§ **MATERIAL SUPPLIED**
=====
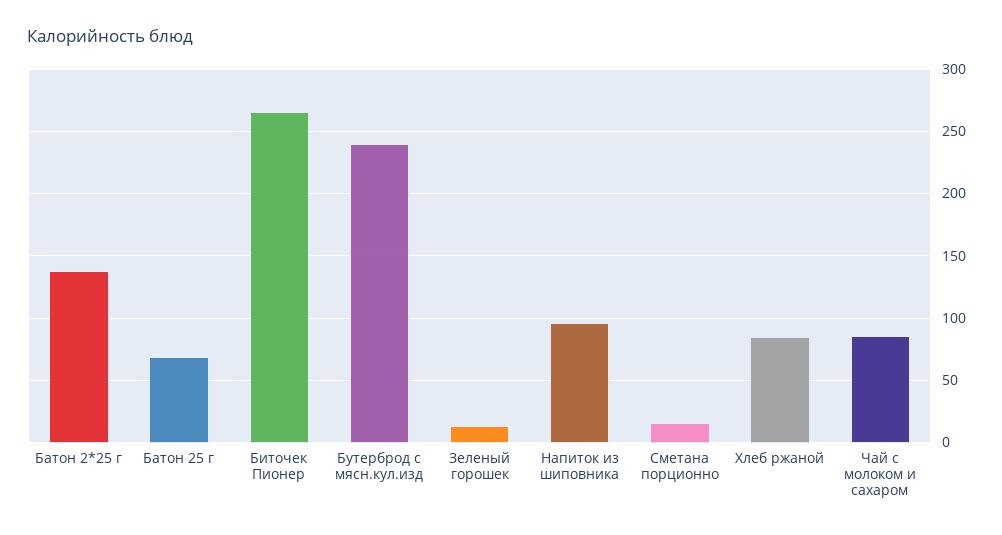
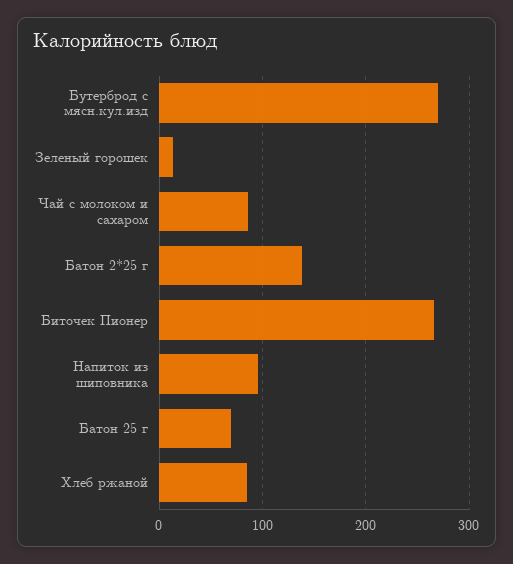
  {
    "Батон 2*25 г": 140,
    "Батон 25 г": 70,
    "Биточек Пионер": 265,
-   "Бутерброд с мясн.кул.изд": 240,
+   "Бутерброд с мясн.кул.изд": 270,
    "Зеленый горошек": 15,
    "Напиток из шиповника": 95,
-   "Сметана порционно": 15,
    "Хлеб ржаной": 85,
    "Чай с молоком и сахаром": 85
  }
=====
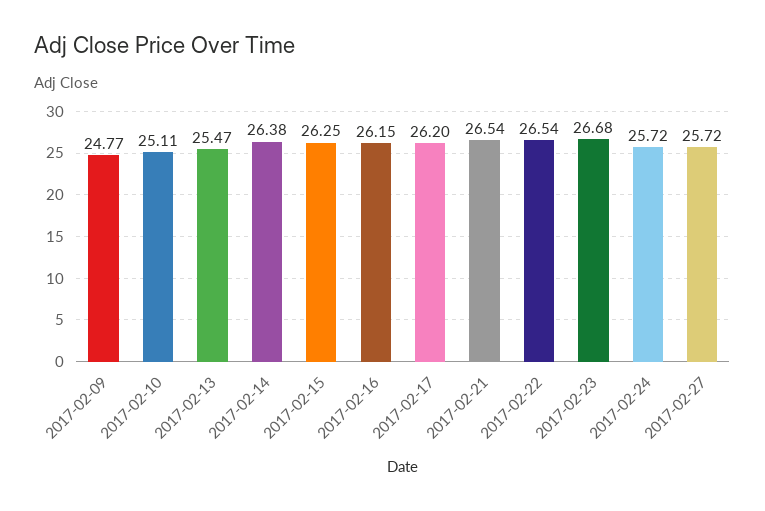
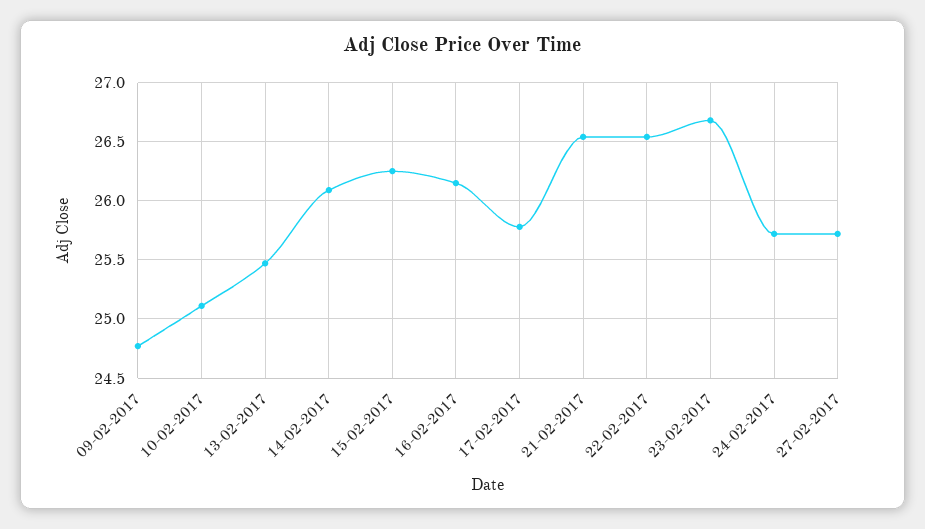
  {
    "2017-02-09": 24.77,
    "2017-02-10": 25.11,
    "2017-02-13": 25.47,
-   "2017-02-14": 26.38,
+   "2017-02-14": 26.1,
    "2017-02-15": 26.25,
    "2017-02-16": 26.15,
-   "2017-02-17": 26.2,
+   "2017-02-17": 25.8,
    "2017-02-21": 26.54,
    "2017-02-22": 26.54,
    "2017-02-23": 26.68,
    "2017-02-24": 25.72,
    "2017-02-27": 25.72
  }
=====
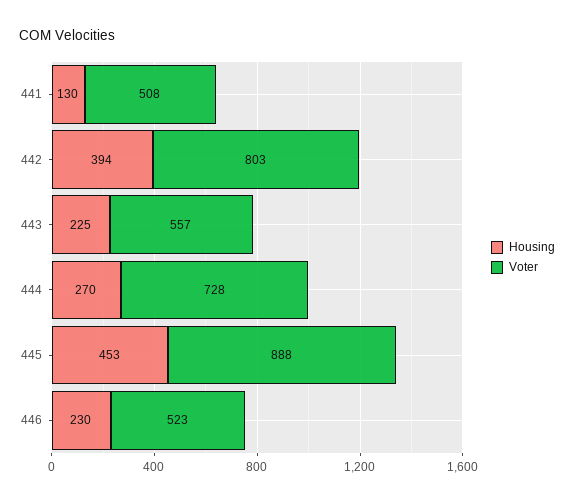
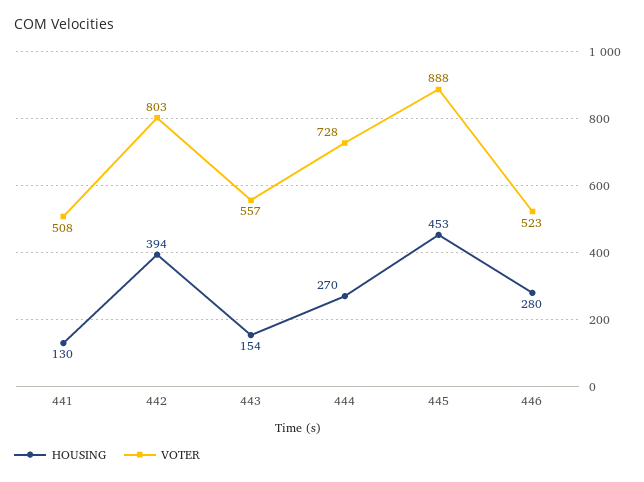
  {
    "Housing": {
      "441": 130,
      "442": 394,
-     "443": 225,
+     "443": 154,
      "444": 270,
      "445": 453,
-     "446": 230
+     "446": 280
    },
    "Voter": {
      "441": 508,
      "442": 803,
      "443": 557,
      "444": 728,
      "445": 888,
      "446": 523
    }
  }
=====
§ **EXERCISE OBJECTIVE**
The answer must consist of every line from the entries that holds the string "мясн".

§ **OUTPUT OF THE EXERCISE**
-   "Бутерброд с мясн.кул.изд": 240,
+   "Бутерброд с мясн.кул.изд": 270,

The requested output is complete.